Please reproduce, exactly and with nothing added, the line containing "提供するウェブサイト（https://cheerdrive.jp）" and every line after it to the end of the records.

*** Begin section ***

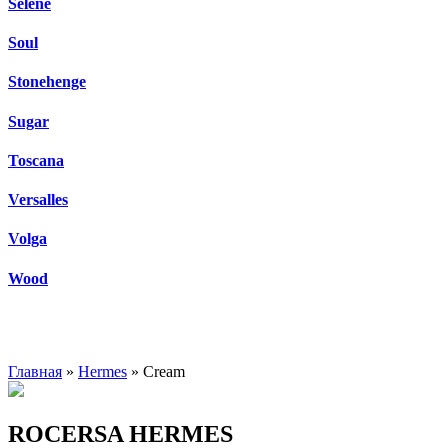
Selene
Soul
Stonehenge
Sugar
Toscana
Versalles
Volga
Wood
Главная
»
Hermes
» Cream
ROCERSA HERMES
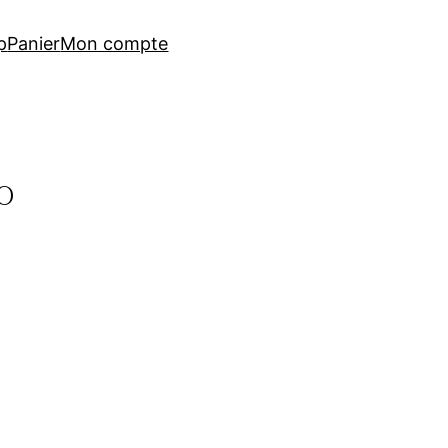
p
Panier
Mon compte
o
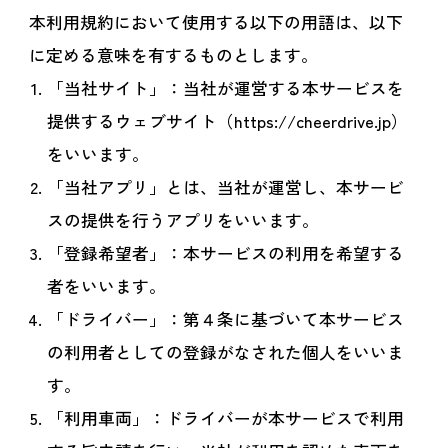
本利用規約において使用する以下の用語は、以下
に定める意味を有するものとします。
「当社サイト」：当社が運営する本サービスを
提供するウェブサイト（https://cheerdrive.jp）
をいいます。
「当社アプリ」とは、当社が運営し、本サービ
スの提供を行うアプリをいいます。
「登録希望者」：本サービスの利用を希望する
者をいいます。
「ドライバー」：第４条に基づいて本サービス
の利用者としての登録がなされた個人をいいま
す。
「利用車両」：ドライバーが本サービスで利用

*** End section ***

> Answer section
提供するウェブサイト（https://cheerdrive.jp）
をいいます。
「当社アプリ」とは、当社が運営し、本サービ
スの提供を行うアプリをいいます。
「登録希望者」：本サービスの利用を希望する
者をいいます。
「ドライバー」：第４条に基づいて本サービス
の利用者としての登録がなされた個人をいいま
す。
「利用車両」：ドライバーが本サービスで利用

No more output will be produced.